What you will do = Whenever a line in the data contains "opmerkingen", show that line.

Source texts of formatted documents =
####################

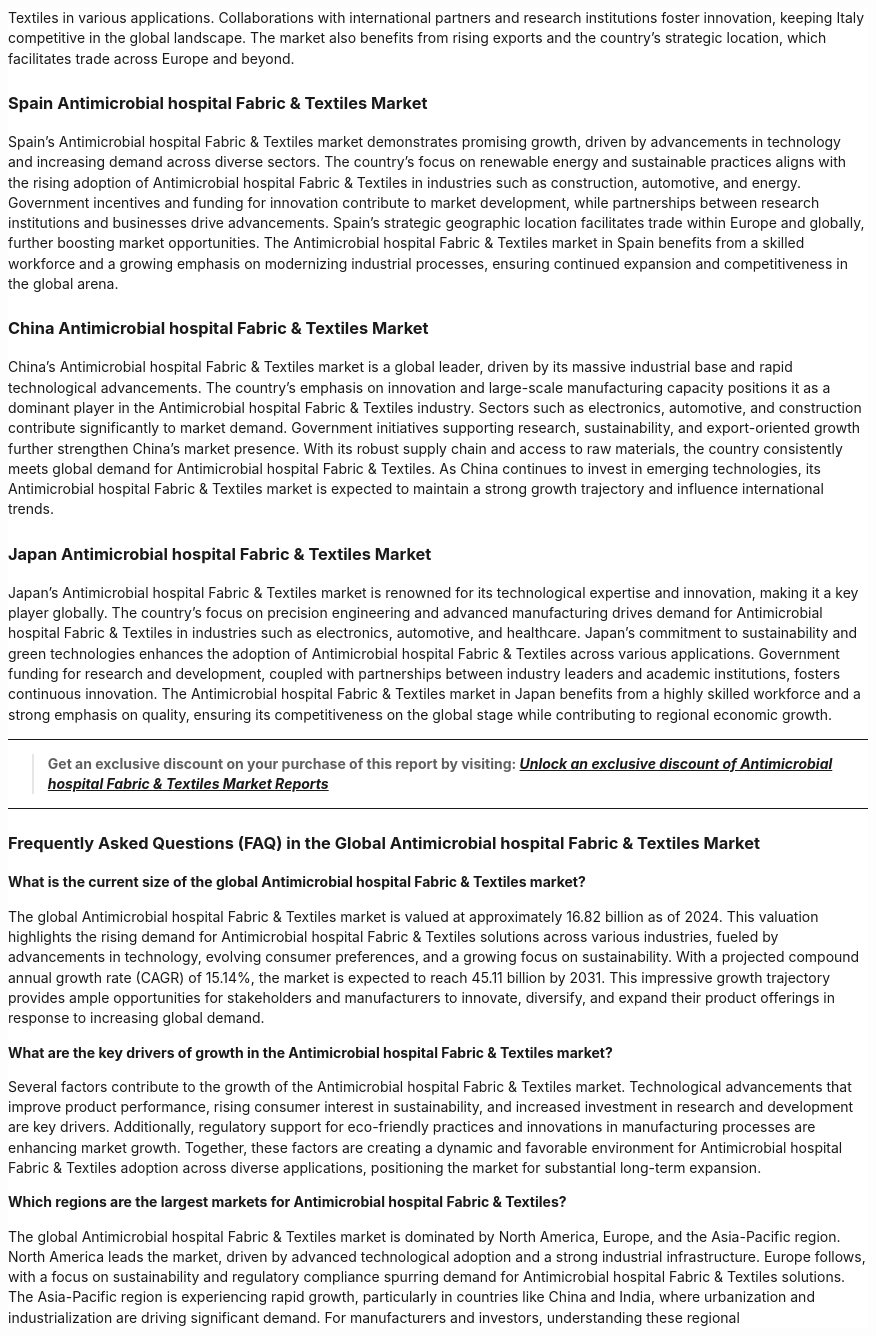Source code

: Textiles in various applications. Collaborations with international partners and research institutions foster innovation, keeping Italy competitive in the global landscape. The market also benefits from rising exports and the country&rsquo;s strategic location, which facilitates trade across Europe and beyond.</p><h3>Spain Antimicrobial hospital Fabric & Textiles Market</h3><p>Spain&rsquo;s Antimicrobial hospital Fabric & Textiles market demonstrates promising growth, driven by advancements in technology and increasing demand across diverse sectors. The country&rsquo;s focus on renewable energy and sustainable practices aligns with the rising adoption of Antimicrobial hospital Fabric & Textiles in industries such as construction, automotive, and energy. Government incentives and funding for innovation contribute to market development, while partnerships between research institutions and businesses drive advancements. Spain&rsquo;s strategic geographic location facilitates trade within Europe and globally, further boosting market opportunities. The Antimicrobial hospital Fabric & Textiles market in Spain benefits from a skilled workforce and a growing emphasis on modernizing industrial processes, ensuring continued expansion and competitiveness in the global arena.</p><h3>China Antimicrobial hospital Fabric & Textiles Market</h3><p>China&rsquo;s Antimicrobial hospital Fabric & Textiles market is a global leader, driven by its massive industrial base and rapid technological advancements. The country&rsquo;s emphasis on innovation and large-scale manufacturing capacity positions it as a dominant player in the Antimicrobial hospital Fabric & Textiles industry. Sectors such as electronics, automotive, and construction contribute significantly to market demand. Government initiatives supporting research, sustainability, and export-oriented growth further strengthen China&rsquo;s market presence. With its robust supply chain and access to raw materials, the country consistently meets global demand for Antimicrobial hospital Fabric & Textiles. As China continues to invest in emerging technologies, its Antimicrobial hospital Fabric & Textiles market is expected to maintain a strong growth trajectory and influence international trends.</p><h3>Japan Antimicrobial hospital Fabric & Textiles Market</h3><p>Japan&rsquo;s Antimicrobial hospital Fabric & Textiles market is renowned for its technological expertise and innovation, making it a key player globally. The country&rsquo;s focus on precision engineering and advanced manufacturing drives demand for Antimicrobial hospital Fabric & Textiles in industries such as electronics, automotive, and healthcare. Japan&rsquo;s commitment to sustainability and green technologies enhances the adoption of Antimicrobial hospital Fabric & Textiles across various applications. Government funding for research and development, coupled with partnerships between industry leaders and academic institutions, fosters continuous innovation. The Antimicrobial hospital Fabric & Textiles market in Japan benefits from a highly skilled workforce and a strong emphasis on quality, ensuring its competitiveness on the global stage while contributing to regional economic growth.</p><hr /><blockquote><p><strong>Get an exclusive discount on your purchase of this report by visiting: <em><a href="://marketresearchpulse.com/ask-for-discount/105724?utm_source=Github&amp;utm_medium=0112">Unlock an exclusive discount of Antimicrobial hospital Fabric & Textiles Market Reports</a></em>&nbsp;</strong></p></blockquote><hr /><h3>Frequently Asked Questions (FAQ) in the Global Antimicrobial hospital Fabric & Textiles Market</h3><p><strong>What is the current size of the global Antimicrobial hospital Fabric & Textiles market?</strong></p><p>The global Antimicrobial hospital Fabric & Textiles market is valued at approximately 16.82 billion as of 2024. This valuation highlights the rising demand for Antimicrobial hospital Fabric & Textiles solutions across various industries, fueled by advancements in technology, evolving consumer preferences, and a growing focus on sustainability. With a projected compound annual growth rate (CAGR) of 15.14%, the market is expected to reach 45.11 billion by 2031. This impressive growth trajectory provides ample opportunities for stakeholders and manufacturers to innovate, diversify, and expand their product offerings in response to increasing global demand.</p><p><strong>What are the key drivers of growth in the Antimicrobial hospital Fabric & Textiles market?</strong></p><p>Several factors contribute to the growth of the Antimicrobial hospital Fabric & Textiles market. Technological advancements that improve product performance, rising consumer interest in sustainability, and increased investment in research and development are key drivers. Additionally, regulatory support for eco-friendly practices and innovations in manufacturing processes are enhancing market growth. Together, these factors are creating a dynamic and favorable environment for Antimicrobial hospital Fabric & Textiles adoption across diverse applications, positioning the market for substantial long-term expansion.</p><p><strong>Which regions are the largest markets for Antimicrobial hospital Fabric & Textiles?</strong></p><p>The global Antimicrobial hospital Fabric & Textiles market is dominated by North America, Europe, and the Asia-Pacific region. North America leads the market, driven by advanced technological adoption and a strong industrial infrastructure. Europe follows, with a focus on sustainability and regulatory compliance spurring demand for Antimicrobial hospital Fabric & Textiles solutions. The Asia-Pacific region is experiencing rapid growth, particularly in countries like China and India, where urbanization and industrialization are driving significant demand. For manufacturers and investors, understanding these regional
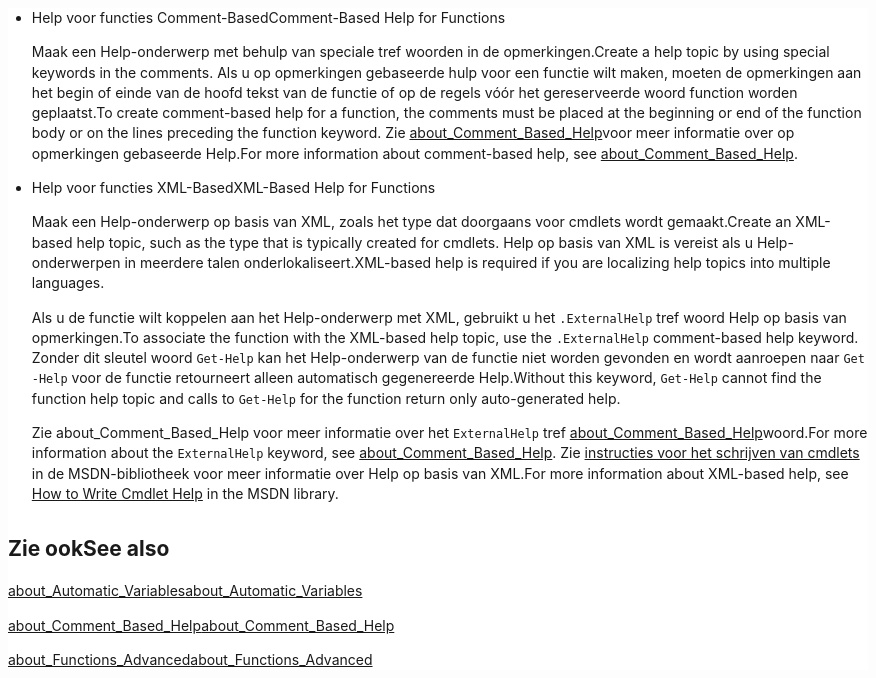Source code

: - <span data-ttu-id="a7633-265">Help voor functies Comment-Based</span><span class="sxs-lookup"><span data-stu-id="a7633-265">Comment-Based Help for Functions</span></span>

  <span data-ttu-id="a7633-266">Maak een Help-onderwerp met behulp van speciale tref woorden in de opmerkingen.</span><span class="sxs-lookup"><span data-stu-id="a7633-266">Create a help topic by using special keywords in the comments.</span></span> <span data-ttu-id="a7633-267">Als u op opmerkingen gebaseerde hulp voor een functie wilt maken, moeten de opmerkingen aan het begin of einde van de hoofd tekst van de functie of op de regels vóór het gereserveerde woord function worden geplaatst.</span><span class="sxs-lookup"><span data-stu-id="a7633-267">To create comment-based help for a function, the comments must be placed at the beginning or end of the function body or on the lines preceding the function keyword.</span></span> <span data-ttu-id="a7633-268">Zie [about_Comment_Based_Help](about_Comment_Based_Help.md)voor meer informatie over op opmerkingen gebaseerde Help.</span><span class="sxs-lookup"><span data-stu-id="a7633-268">For more information about comment-based help, see [about_Comment_Based_Help](about_Comment_Based_Help.md).</span></span>

- <span data-ttu-id="a7633-269">Help voor functies XML-Based</span><span class="sxs-lookup"><span data-stu-id="a7633-269">XML-Based Help for Functions</span></span>

  <span data-ttu-id="a7633-270">Maak een Help-onderwerp op basis van XML, zoals het type dat doorgaans voor cmdlets wordt gemaakt.</span><span class="sxs-lookup"><span data-stu-id="a7633-270">Create an XML-based help topic, such as the type that is typically created for cmdlets.</span></span> <span data-ttu-id="a7633-271">Help op basis van XML is vereist als u Help-onderwerpen in meerdere talen onderlokaliseert.</span><span class="sxs-lookup"><span data-stu-id="a7633-271">XML-based help is required if you are localizing help topics into multiple languages.</span></span>

  <span data-ttu-id="a7633-272">Als u de functie wilt koppelen aan het Help-onderwerp met XML, gebruikt u het `.ExternalHelp` tref woord Help op basis van opmerkingen.</span><span class="sxs-lookup"><span data-stu-id="a7633-272">To associate the function with the XML-based help topic, use the `.ExternalHelp` comment-based help keyword.</span></span> <span data-ttu-id="a7633-273">Zonder dit sleutel woord `Get-Help` kan het Help-onderwerp van de functie niet worden gevonden en wordt aanroepen naar `Get-Help` voor de functie retourneert alleen automatisch gegenereerde Help.</span><span class="sxs-lookup"><span data-stu-id="a7633-273">Without this keyword, `Get-Help` cannot find the function help topic and calls to `Get-Help` for the function return only auto-generated help.</span></span>

  <span data-ttu-id="a7633-274">Zie about_Comment_Based_Help voor meer informatie over het `ExternalHelp` tref [about_Comment_Based_Help](about_Comment_Based_Help.md)woord.</span><span class="sxs-lookup"><span data-stu-id="a7633-274">For more information about the `ExternalHelp` keyword, see [about_Comment_Based_Help](about_Comment_Based_Help.md).</span></span> <span data-ttu-id="a7633-275">Zie [instructies voor het schrijven van cmdlets](https://go.microsoft.com/fwlink/?LinkID=123415) in de MSDN-bibliotheek voor meer informatie over Help op basis van XML.</span><span class="sxs-lookup"><span data-stu-id="a7633-275">For more information about XML-based help, see [How to Write Cmdlet Help](https://go.microsoft.com/fwlink/?LinkID=123415) in the MSDN library.</span></span>

## <a name="see-also"></a><span data-ttu-id="a7633-276">Zie ook</span><span class="sxs-lookup"><span data-stu-id="a7633-276">See also</span></span>

[<span data-ttu-id="a7633-277">about_Automatic_Variables</span><span class="sxs-lookup"><span data-stu-id="a7633-277">about_Automatic_Variables</span></span>](about_Automatic_Variables.md)

[<span data-ttu-id="a7633-278">about_Comment_Based_Help</span><span class="sxs-lookup"><span data-stu-id="a7633-278">about_Comment_Based_Help</span></span>](about_Comment_Based_Help.md)

[<span data-ttu-id="a7633-279">about_Functions_Advanced</span><span class="sxs-lookup"><span data-stu-id="a7633-279">about_Functions_Advanced</span></span>](about_Functions_Advanced.md)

####################

Answer for this exercise =
  <span data-ttu-id="a7633-266">Maak een Help-onderwerp met behulp van speciale tref woorden in de opmerkingen.</span><span class="sxs-lookup"><span data-stu-id="a7633-266">Create a help topic by using special keywords in the comments.</span></span> <span data-ttu-id="a7633-267">Als u op opmerkingen gebaseerde hulp voor een functie wilt maken, moeten de opmerkingen aan het begin of einde van de hoofd tekst van de functie of op de regels vóór het gereserveerde woord function worden geplaatst.</span><span class="sxs-lookup"><span data-stu-id="a7633-267">To create comment-based help for a function, the comments must be placed at the beginning or end of the function body or on the lines preceding the function keyword.</span></span> <span data-ttu-id="a7633-268">Zie [about_Comment_Based_Help](about_Comment_Based_Help.md)voor meer informatie over op opmerkingen gebaseerde Help.</span><span class="sxs-lookup"><span data-stu-id="a7633-268">For more information about comment-based help, see [about_Comment_Based_Help](about_Comment_Based_Help.md).</span></span>
  <span data-ttu-id="a7633-272">Als u de functie wilt koppelen aan het Help-onderwerp met XML, gebruikt u het `.ExternalHelp` tref woord Help op basis van opmerkingen.</span><span class="sxs-lookup"><span data-stu-id="a7633-272">To associate the function with the XML-based help topic, use the `.ExternalHelp` comment-based help keyword.</span></span> <span data-ttu-id="a7633-273">Zonder dit sleutel woord `Get-Help` kan het Help-onderwerp van de functie niet worden gevonden en wordt aanroepen naar `Get-Help` voor de functie retourneert alleen automatisch gegenereerde Help.</span><span class="sxs-lookup"><span data-stu-id="a7633-273">Without this keyword, `Get-Help` cannot find the function help topic and calls to `Get-Help` for the function return only auto-generated help.</span></span>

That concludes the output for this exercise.